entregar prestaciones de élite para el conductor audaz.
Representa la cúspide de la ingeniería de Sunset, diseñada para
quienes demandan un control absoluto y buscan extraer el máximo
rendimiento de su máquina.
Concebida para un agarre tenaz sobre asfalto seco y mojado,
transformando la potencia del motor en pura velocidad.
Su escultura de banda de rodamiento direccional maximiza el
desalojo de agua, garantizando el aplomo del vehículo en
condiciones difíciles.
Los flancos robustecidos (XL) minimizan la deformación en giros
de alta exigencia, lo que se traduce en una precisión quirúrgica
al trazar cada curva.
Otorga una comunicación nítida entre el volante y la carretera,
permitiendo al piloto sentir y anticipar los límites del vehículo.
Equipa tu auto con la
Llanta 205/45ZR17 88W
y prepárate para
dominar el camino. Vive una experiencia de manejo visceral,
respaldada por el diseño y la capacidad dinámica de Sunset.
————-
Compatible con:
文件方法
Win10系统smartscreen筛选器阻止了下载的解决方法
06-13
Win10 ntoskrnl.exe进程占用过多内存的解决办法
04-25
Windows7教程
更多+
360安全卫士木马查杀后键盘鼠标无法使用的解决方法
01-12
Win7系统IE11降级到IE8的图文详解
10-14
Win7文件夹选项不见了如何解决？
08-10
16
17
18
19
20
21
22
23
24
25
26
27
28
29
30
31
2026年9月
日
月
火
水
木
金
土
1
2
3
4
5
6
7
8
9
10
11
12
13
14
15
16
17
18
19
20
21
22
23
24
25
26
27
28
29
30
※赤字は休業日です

* * *

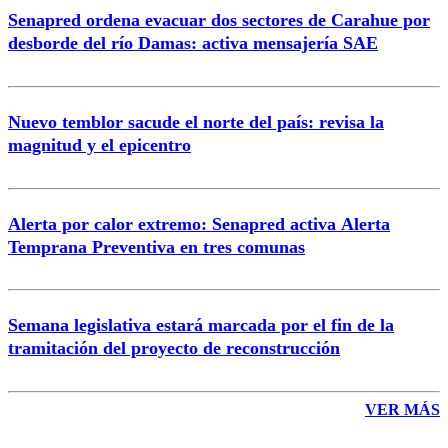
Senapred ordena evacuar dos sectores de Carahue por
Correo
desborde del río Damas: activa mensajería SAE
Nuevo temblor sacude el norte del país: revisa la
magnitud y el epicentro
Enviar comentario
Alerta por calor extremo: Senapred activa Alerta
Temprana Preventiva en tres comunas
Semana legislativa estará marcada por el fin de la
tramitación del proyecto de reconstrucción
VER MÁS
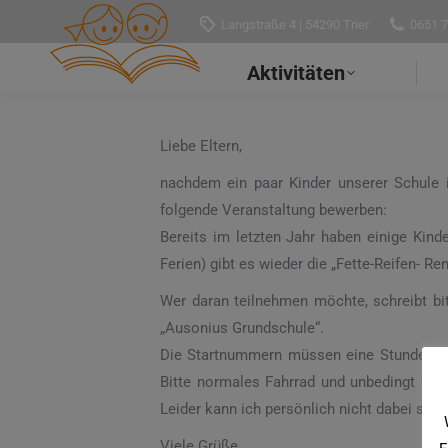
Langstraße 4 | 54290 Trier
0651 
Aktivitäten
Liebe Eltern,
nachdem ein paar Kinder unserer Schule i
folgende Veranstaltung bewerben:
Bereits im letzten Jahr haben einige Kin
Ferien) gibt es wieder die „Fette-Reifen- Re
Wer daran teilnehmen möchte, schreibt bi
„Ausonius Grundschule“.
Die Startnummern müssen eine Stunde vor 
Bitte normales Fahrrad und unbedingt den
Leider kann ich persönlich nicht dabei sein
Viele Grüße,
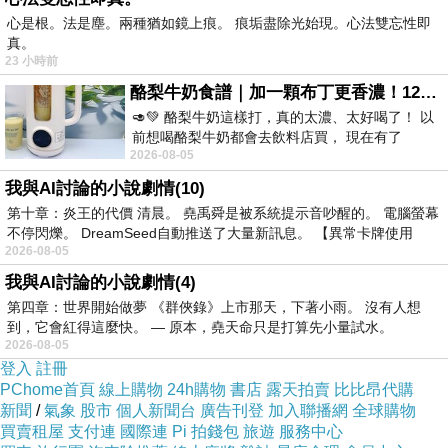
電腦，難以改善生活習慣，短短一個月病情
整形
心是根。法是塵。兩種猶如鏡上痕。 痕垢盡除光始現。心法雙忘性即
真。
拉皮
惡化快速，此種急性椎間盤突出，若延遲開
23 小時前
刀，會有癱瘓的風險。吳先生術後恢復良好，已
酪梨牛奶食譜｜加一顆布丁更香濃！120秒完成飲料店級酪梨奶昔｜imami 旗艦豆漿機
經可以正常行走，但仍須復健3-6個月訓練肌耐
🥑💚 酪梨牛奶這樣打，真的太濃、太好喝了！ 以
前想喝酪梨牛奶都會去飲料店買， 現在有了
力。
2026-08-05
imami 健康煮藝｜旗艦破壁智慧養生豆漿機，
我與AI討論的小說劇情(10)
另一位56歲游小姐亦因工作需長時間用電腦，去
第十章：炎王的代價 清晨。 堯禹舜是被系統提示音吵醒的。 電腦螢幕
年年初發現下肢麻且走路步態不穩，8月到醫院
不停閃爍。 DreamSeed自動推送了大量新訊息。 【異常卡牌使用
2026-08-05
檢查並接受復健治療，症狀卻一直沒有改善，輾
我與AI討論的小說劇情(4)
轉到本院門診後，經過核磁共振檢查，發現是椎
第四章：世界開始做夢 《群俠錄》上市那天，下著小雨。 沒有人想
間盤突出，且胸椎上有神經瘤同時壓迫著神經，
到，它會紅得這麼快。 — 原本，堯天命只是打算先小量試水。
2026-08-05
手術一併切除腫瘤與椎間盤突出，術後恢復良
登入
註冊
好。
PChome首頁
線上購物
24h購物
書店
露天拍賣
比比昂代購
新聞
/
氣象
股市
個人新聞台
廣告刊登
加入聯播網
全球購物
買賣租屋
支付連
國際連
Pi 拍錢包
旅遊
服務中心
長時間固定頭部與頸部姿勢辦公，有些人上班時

* * *

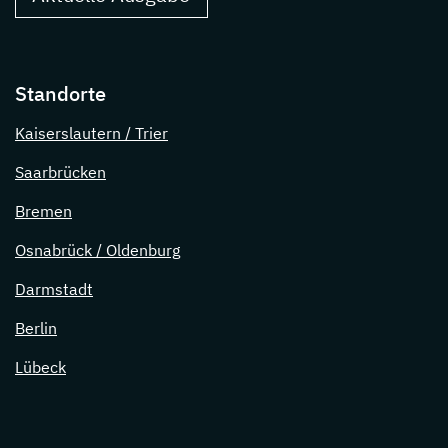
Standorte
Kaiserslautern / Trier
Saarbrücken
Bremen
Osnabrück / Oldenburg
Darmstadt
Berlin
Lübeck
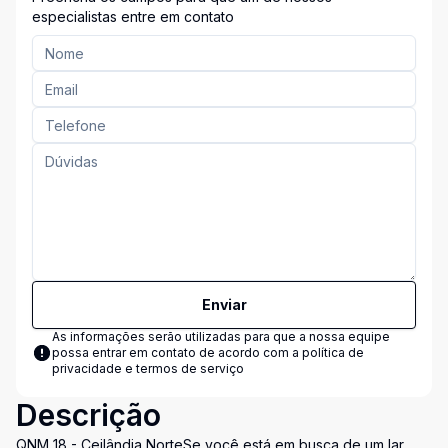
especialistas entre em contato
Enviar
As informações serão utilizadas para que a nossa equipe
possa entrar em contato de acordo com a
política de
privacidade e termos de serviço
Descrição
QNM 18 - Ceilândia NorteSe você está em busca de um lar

** TASK ITEM **
Reproduce the lines from the line with "Senapred ordena evacuar" to the line with "Semana legislativa estará", replacing "Senapred" with "SENAPRED" everywhere it occurs and leaving everything else unchanged.

** SOLUTION TO THIS TASK **
SENAPRED ordena evacuar dos sectores de Carahue por
Correo
desborde del río Damas: activa mensajería SAE
Nuevo temblor sacude el norte del país: revisa la
magnitud y el epicentro
Enviar comentario
Alerta por calor extremo: SENAPRED activa Alerta
Temprana Preventiva en tres comunas
Semana legislativa estará marcada por el fin de la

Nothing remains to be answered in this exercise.